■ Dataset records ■
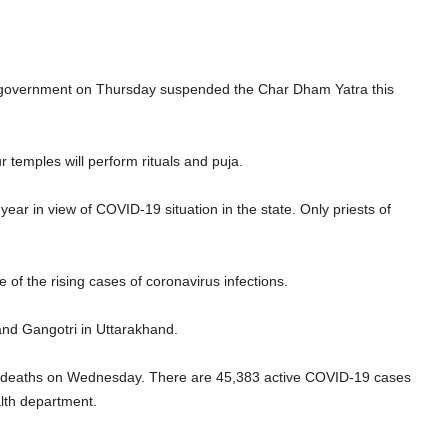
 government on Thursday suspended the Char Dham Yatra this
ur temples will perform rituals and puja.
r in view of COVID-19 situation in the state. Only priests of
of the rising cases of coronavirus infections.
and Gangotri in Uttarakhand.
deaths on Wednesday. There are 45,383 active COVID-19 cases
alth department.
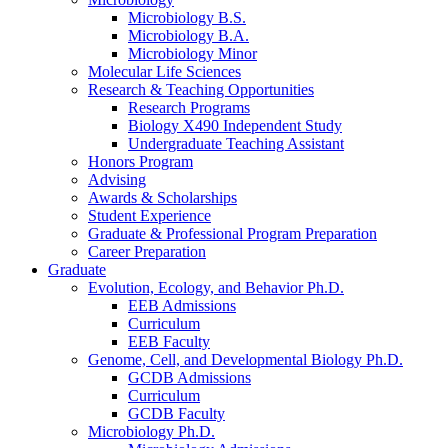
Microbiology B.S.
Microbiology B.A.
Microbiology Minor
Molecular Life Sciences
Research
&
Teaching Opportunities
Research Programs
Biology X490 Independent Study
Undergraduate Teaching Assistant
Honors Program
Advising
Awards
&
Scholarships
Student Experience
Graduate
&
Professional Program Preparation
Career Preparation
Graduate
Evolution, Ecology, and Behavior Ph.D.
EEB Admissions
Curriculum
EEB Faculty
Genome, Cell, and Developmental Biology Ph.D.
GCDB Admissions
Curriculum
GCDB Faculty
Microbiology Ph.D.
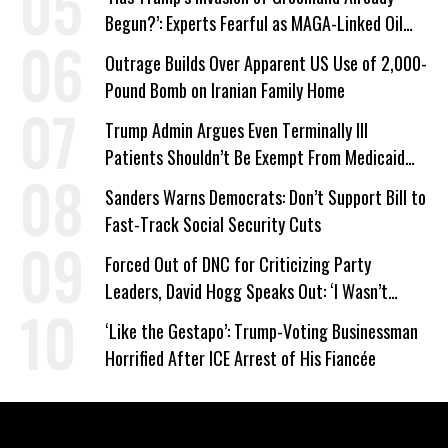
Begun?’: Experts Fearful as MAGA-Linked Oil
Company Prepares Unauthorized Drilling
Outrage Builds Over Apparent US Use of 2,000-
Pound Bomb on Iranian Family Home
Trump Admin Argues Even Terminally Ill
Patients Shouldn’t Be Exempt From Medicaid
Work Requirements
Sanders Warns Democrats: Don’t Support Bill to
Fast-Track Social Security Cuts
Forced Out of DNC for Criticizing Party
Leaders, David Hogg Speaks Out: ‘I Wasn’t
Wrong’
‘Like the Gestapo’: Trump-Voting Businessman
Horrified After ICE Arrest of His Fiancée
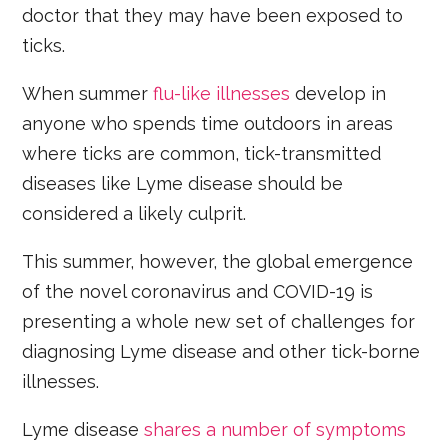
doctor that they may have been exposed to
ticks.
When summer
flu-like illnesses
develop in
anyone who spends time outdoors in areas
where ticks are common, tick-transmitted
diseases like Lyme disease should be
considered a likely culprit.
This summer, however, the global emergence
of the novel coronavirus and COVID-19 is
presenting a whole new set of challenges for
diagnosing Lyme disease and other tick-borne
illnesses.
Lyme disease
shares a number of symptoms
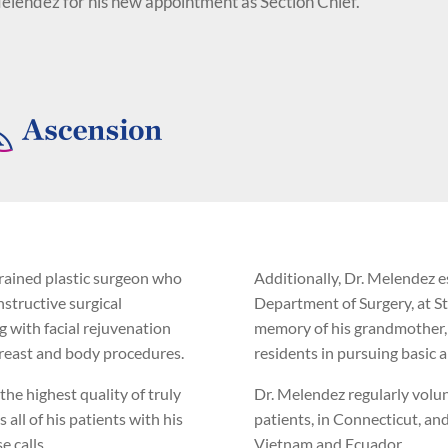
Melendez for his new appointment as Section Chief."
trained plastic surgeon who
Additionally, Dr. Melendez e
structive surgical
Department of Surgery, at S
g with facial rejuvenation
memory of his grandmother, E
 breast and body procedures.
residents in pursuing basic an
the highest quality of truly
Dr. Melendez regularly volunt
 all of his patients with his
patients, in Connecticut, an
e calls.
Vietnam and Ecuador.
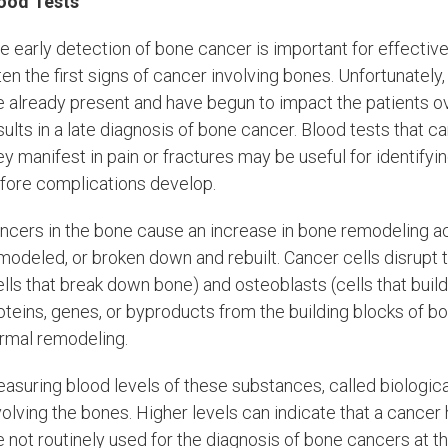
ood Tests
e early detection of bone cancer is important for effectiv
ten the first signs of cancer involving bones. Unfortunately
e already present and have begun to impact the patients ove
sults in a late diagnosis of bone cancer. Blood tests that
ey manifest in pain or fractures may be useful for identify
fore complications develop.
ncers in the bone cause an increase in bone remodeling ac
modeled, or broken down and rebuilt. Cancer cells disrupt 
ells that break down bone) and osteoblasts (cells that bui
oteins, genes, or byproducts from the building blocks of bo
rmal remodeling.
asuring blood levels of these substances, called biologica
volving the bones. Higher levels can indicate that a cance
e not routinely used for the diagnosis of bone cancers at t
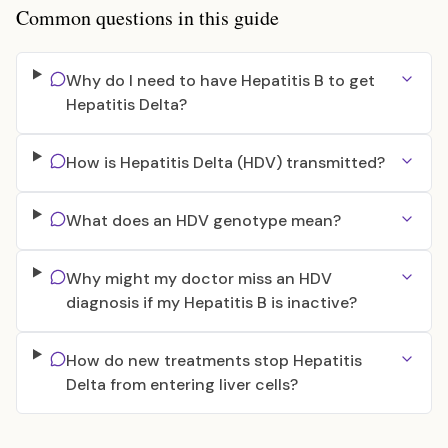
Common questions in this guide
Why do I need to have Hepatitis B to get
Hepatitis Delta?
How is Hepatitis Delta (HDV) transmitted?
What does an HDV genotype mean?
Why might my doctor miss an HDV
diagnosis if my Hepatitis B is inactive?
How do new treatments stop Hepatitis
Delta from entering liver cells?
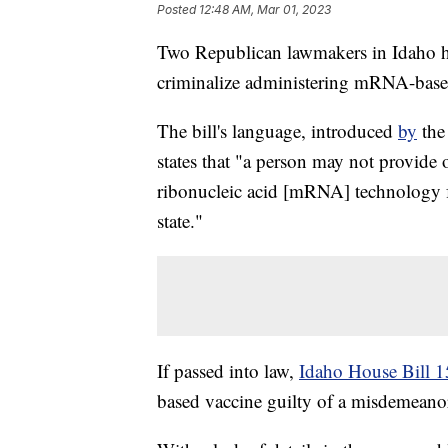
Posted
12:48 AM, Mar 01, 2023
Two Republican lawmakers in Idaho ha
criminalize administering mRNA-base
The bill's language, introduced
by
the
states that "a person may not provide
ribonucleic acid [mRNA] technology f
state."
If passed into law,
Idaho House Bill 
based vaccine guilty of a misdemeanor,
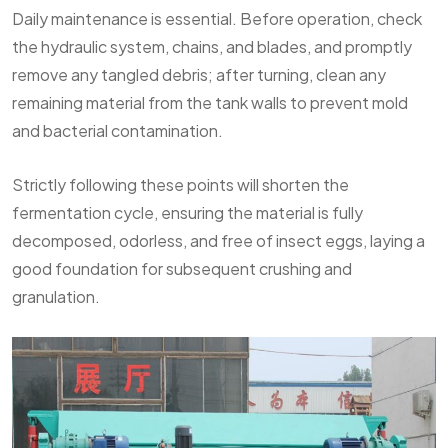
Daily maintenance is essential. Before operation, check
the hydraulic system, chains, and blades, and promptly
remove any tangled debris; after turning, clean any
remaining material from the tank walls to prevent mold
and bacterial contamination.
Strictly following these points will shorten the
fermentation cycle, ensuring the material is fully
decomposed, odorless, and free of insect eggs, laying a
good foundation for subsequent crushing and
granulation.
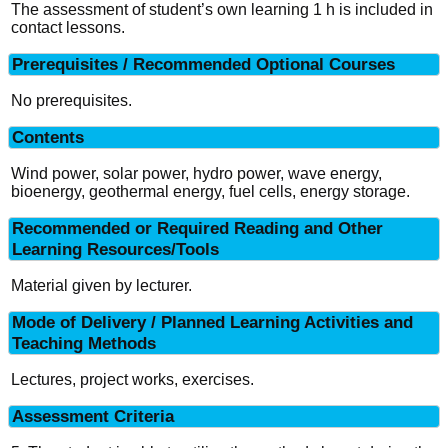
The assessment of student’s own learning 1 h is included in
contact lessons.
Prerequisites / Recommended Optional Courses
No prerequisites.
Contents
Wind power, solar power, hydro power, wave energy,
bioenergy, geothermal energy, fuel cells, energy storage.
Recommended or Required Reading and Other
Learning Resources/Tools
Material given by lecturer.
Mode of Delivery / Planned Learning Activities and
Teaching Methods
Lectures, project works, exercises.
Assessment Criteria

■ Exercise instructions ■
Down to the last line, return the entries above exactly, with no pictures.

■ Expected answer ■
 government on Thursday suspended the Char Dham Yatra this
ur temples will perform rituals and puja.
r in view of COVID-19 situation in the state. Only priests of
of the rising cases of coronavirus infections.
and Gangotri in Uttarakhand.
deaths on Wednesday. There are 45,383 active COVID-19 cases
alth department.
Microbiology B.S.
Microbiology B.A.
Microbiology Minor
Molecular Life Sciences
Research
&
Teaching Opportunities
Research Programs
Biology X490 Independent Study
Undergraduate Teaching Assistant
Honors Program
Advising
Awards
&
Scholarships
Student Experience
Graduate
&
Professional Program Preparation
Career Preparation
Graduate
Evolution, Ecology, and Behavior Ph.D.
EEB Admissions
Curriculum
EEB Faculty
Genome, Cell, and Developmental Biology Ph.D.
GCDB Admissions
Curriculum
GCDB Faculty
Microbiology Ph.D.
Begun?’: Experts Fearful as MAGA-Linked Oil
Company Prepares Unauthorized Drilling
Outrage Builds Over Apparent US Use of 2,000-
Pound Bomb on Iranian Family Home
Trump Admin Argues Even Terminally Ill
Patients Shouldn’t Be Exempt From Medicaid
Work Requirements
Sanders Warns Democrats: Don’t Support Bill to
Fast-Track Social Security Cuts
Forced Out of DNC for Criticizing Party
Leaders, David Hogg Speaks Out: ‘I Wasn’t
Wrong’
‘Like the Gestapo’: Trump-Voting Businessman
Horrified After ICE Arrest of His Fiancée
doctor that they may have been exposed to
ticks.
When summer
flu-like illnesses
develop in
anyone who spends time outdoors in areas
where ticks are common, tick-transmitted
diseases like Lyme disease should be
considered a likely culprit.
This summer, however, the global emergence
of the novel coronavirus and COVID-19 is
presenting a whole new set of challenges for
diagnosing Lyme disease and other tick-borne
illnesses.
Lyme disease
shares a number of symptoms
Melendez for his new appointment as Section Chief."
trained plastic surgeon who
Additionally, Dr. Melendez e
structive surgical
Department of Surgery, at S
g with facial rejuvenation
memory of his grandmother, E
 breast and body procedures.
residents in pursuing basic an
the highest quality of truly
Dr. Melendez regularly volunt
 all of his patients with his
patients, in Connecticut, an
e calls.
Vietnam and Ecuador.
ood Tests
e early detection of bone cancer is important for effectiv
ten the first signs of cancer involving bones. Unfortunately
e already present and have begun to impact the patients ove
sults in a late diagnosis of bone cancer. Blood tests that
ey manifest in pain or fractures may be useful for identify
fore complications develop.
ncers in the bone cause an increase in bone remodeling ac
modeled, or broken down and rebuilt. Cancer cells disrupt 
ells that break down bone) and osteoblasts (cells that bui
oteins, genes, or byproducts from the building blocks of bo
rmal remodeling.
asuring blood levels of these substances, called biologica
volving the bones. Higher levels can indicate that a cance
e not routinely used for the diagnosis of bone cancers at t
Common questions in this guide
Why do I need to have Hepatitis B to get
Hepatitis Delta?
How is Hepatitis Delta (HDV) transmitted?
What does an HDV genotype mean?
Why might my doctor miss an HDV
diagnosis if my Hepatitis B is inactive?
How do new treatments stop Hepatitis
Delta from entering liver cells?
Posted
12:48 AM, Mar 01, 2023
Two Republican lawmakers in Idaho ha
criminalize administering mRNA-base
The bill's language, introduced
by
the
states that "a person may not provide
ribonucleic acid [mRNA] technology f
state."
If passed into law,
Idaho House Bill 
based vaccine guilty of a misdemeanor,
Daily maintenance is essential. Before operation, check
the hydraulic system, chains, and blades, and promptly
remove any tangled debris; after turning, clean any
remaining material from the tank walls to prevent mold
and bacterial contamination.
Strictly following these points will shorten the
fermentation cycle, ensuring the material is fully
decomposed, odorless, and free of insect eggs, laying a
good foundation for subsequent crushing and
granulation.
The assessment of student’s own learning 1 h is included in
contact lessons.
Prerequisites / Recommended Optional Courses
No prerequisites.
Contents
Wind power, solar power, hydro power, wave energy,
bioenergy, geothermal energy, fuel cells, energy storage.
Recommended or Required Reading and Other
Learning Resources/Tools
Material given by lecturer.
Mode of Delivery / Planned Learning Activities and
Teaching Methods
Lectures, project works, exercises.
Assessment Criteria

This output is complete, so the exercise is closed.